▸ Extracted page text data

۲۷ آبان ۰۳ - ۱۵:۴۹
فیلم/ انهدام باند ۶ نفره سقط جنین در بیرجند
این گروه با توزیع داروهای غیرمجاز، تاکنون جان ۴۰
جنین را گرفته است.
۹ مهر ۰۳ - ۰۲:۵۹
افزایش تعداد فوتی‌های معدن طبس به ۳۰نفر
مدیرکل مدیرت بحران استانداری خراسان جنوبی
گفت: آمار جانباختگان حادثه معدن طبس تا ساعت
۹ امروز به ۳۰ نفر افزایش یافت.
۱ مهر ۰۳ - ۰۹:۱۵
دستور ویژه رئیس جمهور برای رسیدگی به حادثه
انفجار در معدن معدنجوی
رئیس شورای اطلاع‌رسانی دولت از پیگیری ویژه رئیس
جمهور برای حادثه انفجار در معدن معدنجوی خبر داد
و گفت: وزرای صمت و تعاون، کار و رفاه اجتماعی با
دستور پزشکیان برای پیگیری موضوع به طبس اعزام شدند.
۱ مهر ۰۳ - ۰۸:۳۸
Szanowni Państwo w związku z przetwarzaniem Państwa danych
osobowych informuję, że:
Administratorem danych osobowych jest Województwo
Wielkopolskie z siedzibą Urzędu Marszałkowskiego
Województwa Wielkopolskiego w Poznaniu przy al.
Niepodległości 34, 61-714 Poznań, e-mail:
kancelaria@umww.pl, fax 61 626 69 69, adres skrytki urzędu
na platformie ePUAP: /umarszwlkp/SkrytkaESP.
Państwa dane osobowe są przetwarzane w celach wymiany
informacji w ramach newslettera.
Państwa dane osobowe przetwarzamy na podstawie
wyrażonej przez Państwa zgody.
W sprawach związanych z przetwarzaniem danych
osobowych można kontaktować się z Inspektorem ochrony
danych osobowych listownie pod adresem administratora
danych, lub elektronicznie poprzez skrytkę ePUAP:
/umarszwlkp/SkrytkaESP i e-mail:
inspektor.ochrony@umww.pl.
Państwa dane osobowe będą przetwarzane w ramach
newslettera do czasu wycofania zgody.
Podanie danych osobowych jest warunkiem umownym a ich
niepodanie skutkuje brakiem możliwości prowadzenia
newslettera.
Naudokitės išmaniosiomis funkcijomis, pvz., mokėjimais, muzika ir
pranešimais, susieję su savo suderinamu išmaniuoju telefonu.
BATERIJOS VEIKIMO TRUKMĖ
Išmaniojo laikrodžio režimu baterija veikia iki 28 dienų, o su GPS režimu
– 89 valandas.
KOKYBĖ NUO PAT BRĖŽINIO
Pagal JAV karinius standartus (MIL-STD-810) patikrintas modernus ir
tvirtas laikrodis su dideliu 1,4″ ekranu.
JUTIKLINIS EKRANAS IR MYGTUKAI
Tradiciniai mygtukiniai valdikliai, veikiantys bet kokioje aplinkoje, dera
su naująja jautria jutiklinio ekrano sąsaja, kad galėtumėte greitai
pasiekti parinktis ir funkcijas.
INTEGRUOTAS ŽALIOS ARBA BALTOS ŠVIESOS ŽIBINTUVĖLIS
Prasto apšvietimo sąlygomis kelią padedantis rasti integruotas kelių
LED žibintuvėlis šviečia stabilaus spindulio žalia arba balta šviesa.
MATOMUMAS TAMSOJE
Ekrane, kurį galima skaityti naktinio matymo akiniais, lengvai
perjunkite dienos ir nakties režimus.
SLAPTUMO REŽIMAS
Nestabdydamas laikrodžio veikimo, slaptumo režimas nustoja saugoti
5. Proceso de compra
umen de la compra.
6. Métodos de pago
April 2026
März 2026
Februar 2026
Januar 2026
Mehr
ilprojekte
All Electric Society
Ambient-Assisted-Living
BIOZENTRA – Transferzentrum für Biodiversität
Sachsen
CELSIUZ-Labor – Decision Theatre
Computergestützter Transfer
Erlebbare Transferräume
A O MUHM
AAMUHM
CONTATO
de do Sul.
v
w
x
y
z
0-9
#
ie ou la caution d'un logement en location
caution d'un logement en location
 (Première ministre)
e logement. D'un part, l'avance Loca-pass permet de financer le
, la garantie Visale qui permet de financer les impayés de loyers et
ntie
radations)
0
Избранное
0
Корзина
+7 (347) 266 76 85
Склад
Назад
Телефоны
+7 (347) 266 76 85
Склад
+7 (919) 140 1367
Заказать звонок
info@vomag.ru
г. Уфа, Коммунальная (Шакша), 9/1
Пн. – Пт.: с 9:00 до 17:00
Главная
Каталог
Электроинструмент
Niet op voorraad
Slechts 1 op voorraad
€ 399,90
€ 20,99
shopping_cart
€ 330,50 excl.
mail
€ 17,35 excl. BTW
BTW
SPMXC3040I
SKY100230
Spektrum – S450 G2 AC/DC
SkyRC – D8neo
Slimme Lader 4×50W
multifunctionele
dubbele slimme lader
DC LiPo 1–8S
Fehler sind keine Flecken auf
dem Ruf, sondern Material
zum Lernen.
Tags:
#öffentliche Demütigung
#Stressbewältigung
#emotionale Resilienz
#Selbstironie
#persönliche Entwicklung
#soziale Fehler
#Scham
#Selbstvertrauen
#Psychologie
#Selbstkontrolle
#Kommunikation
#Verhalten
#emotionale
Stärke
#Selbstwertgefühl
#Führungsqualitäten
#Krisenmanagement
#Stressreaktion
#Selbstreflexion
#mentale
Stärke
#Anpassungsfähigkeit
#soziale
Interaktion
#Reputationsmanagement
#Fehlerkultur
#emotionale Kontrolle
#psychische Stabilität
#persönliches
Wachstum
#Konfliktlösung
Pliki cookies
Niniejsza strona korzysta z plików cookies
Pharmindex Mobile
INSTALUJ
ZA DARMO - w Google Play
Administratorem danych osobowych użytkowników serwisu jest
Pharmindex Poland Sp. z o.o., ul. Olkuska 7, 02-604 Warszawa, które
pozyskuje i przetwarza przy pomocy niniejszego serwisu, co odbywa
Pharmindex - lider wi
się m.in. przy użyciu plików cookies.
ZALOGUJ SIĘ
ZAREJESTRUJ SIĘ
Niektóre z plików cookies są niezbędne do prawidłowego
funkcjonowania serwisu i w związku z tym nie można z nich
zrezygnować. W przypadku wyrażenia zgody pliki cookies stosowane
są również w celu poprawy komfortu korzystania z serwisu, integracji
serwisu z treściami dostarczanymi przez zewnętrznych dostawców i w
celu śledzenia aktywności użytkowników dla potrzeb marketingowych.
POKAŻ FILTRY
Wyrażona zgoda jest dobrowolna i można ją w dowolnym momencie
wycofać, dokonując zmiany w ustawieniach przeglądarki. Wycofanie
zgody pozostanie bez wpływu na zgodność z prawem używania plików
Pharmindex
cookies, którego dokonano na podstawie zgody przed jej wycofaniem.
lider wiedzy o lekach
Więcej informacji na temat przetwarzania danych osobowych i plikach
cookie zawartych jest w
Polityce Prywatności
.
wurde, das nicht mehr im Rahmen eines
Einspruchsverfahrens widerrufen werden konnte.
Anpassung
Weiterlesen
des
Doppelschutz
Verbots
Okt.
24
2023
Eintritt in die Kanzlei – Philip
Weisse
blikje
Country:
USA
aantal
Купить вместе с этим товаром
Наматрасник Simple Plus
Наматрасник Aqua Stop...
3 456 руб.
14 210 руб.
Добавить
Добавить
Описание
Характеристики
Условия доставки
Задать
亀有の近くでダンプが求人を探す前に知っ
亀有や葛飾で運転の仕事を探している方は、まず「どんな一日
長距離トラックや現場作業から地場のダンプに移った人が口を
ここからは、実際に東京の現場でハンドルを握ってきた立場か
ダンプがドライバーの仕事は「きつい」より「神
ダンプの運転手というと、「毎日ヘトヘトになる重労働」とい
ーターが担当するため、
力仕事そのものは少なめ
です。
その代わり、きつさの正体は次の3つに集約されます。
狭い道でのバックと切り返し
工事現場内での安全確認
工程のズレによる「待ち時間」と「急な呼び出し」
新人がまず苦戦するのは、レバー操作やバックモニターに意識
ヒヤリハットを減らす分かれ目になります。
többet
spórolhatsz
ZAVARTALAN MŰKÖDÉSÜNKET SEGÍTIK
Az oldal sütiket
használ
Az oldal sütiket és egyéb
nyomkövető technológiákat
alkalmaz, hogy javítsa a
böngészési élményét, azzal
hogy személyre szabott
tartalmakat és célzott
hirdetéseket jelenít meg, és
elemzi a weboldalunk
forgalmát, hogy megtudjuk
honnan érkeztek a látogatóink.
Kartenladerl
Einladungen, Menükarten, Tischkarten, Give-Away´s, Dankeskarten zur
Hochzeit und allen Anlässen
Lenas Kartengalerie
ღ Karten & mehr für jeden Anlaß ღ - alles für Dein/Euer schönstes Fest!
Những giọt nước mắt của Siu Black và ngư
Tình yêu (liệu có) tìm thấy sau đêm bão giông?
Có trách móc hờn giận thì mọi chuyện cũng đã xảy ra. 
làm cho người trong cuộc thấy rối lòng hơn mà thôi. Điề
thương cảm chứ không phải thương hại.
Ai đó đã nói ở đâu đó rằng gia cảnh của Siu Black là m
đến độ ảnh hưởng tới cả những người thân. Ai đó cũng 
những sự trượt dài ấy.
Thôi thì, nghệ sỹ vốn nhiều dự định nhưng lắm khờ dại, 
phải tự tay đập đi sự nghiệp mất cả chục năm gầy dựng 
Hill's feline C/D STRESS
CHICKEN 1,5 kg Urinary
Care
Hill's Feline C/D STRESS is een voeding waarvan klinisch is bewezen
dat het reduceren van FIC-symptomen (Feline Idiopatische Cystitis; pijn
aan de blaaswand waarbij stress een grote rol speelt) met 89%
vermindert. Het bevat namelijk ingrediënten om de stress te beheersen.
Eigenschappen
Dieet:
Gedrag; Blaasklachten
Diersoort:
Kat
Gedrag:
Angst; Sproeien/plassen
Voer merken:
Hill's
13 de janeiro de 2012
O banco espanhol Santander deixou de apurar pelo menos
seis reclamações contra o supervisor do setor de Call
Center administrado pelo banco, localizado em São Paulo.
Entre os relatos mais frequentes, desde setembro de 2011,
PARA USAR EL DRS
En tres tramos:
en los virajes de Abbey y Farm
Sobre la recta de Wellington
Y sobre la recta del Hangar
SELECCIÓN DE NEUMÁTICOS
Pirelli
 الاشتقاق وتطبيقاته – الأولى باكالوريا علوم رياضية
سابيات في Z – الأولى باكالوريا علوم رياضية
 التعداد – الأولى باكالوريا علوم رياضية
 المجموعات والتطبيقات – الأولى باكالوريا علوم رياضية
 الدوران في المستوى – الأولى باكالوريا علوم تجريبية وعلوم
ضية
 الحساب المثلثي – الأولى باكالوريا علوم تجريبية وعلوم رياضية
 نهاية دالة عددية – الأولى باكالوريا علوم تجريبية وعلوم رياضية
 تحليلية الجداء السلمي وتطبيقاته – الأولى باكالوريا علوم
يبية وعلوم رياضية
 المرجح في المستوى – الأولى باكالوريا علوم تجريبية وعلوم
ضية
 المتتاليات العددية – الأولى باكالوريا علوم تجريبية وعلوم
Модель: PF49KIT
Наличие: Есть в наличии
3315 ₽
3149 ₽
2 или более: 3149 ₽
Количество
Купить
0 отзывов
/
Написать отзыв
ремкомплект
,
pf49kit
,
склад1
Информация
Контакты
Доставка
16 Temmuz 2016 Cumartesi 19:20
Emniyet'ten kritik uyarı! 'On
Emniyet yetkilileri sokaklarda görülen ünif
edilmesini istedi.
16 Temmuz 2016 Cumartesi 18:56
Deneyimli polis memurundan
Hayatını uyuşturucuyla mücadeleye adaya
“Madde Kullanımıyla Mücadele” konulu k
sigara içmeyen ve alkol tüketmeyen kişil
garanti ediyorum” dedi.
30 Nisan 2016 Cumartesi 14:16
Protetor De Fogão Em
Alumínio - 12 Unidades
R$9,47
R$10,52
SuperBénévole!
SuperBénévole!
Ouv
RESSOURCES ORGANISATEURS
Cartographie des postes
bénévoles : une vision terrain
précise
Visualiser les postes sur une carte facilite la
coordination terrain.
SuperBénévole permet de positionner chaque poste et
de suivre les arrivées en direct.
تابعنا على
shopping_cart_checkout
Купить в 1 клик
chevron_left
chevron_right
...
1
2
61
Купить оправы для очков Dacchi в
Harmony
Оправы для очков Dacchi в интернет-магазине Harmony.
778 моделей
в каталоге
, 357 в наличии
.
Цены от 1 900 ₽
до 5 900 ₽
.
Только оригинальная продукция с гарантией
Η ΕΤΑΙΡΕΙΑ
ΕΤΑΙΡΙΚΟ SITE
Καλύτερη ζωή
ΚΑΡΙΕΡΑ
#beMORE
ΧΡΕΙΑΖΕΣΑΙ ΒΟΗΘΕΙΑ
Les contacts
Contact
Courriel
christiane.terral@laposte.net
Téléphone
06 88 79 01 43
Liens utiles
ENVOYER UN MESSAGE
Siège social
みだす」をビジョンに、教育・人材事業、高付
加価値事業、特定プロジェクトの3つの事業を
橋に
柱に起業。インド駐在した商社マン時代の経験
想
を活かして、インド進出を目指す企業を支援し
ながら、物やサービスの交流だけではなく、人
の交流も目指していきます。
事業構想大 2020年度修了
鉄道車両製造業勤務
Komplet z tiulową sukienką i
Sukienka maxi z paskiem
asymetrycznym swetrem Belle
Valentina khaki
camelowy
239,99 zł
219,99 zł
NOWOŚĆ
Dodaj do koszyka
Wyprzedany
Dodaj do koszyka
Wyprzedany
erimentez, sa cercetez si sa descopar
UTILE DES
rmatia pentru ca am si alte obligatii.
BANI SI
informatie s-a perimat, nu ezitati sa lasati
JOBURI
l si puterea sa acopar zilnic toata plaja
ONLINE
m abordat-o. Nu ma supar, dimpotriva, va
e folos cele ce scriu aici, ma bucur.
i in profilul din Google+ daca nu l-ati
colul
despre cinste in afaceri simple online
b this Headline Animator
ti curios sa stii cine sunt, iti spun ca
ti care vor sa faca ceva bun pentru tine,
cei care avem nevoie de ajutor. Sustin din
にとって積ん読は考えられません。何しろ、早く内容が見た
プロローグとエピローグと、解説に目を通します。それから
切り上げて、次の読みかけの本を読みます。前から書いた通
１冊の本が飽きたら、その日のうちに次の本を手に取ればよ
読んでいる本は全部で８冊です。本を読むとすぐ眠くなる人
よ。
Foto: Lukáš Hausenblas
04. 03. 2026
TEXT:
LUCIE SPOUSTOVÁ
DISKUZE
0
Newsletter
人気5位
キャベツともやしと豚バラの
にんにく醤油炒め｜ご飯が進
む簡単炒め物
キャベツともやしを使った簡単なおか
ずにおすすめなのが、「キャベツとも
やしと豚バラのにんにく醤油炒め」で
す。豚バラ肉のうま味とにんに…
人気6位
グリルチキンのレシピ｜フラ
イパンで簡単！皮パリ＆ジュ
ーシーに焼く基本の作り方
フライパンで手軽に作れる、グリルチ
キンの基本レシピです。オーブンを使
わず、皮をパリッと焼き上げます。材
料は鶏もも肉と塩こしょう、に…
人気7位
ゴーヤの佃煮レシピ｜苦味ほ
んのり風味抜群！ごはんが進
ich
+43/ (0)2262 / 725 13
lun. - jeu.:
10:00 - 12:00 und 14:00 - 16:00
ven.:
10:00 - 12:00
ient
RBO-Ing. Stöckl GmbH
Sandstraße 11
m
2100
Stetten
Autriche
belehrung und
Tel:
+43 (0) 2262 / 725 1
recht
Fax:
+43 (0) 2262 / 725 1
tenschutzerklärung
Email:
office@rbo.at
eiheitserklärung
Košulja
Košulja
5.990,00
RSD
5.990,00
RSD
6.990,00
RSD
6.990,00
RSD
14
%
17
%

▸ Task directions
Print exactly the lines above from the one with "ღ Karten & mehr" to the one with "O banco espanhol", including both.

▸ Finished exercise
ღ Karten & mehr für jeden Anlaß ღ - alles für Dein/Euer schönstes Fest!
Những giọt nước mắt của Siu Black và ngư
Tình yêu (liệu có) tìm thấy sau đêm bão giông?
Có trách móc hờn giận thì mọi chuyện cũng đã xảy ra. 
làm cho người trong cuộc thấy rối lòng hơn mà thôi. Điề
thương cảm chứ không phải thương hại.
Ai đó đã nói ở đâu đó rằng gia cảnh của Siu Black là m
đến độ ảnh hưởng tới cả những người thân. Ai đó cũng 
những sự trượt dài ấy.
Thôi thì, nghệ sỹ vốn nhiều dự định nhưng lắm khờ dại, 
phải tự tay đập đi sự nghiệp mất cả chục năm gầy dựng 
Hill's feline C/D STRESS
CHICKEN 1,5 kg Urinary
Care
Hill's Feline C/D STRESS is een voeding waarvan klinisch is bewezen
dat het reduceren van FIC-symptomen (Feline Idiopatische Cystitis; pijn
aan de blaaswand waarbij stress een grote rol speelt) met 89%
vermindert. Het bevat namelijk ingrediënten om de stress te beheersen.
Eigenschappen
Dieet:
Gedrag; Blaasklachten
Diersoort:
Kat
Gedrag:
Angst; Sproeien/plassen
Voer merken:
Hill's
13 de janeiro de 2012
O banco espanhol Santander deixou de apurar pelo menos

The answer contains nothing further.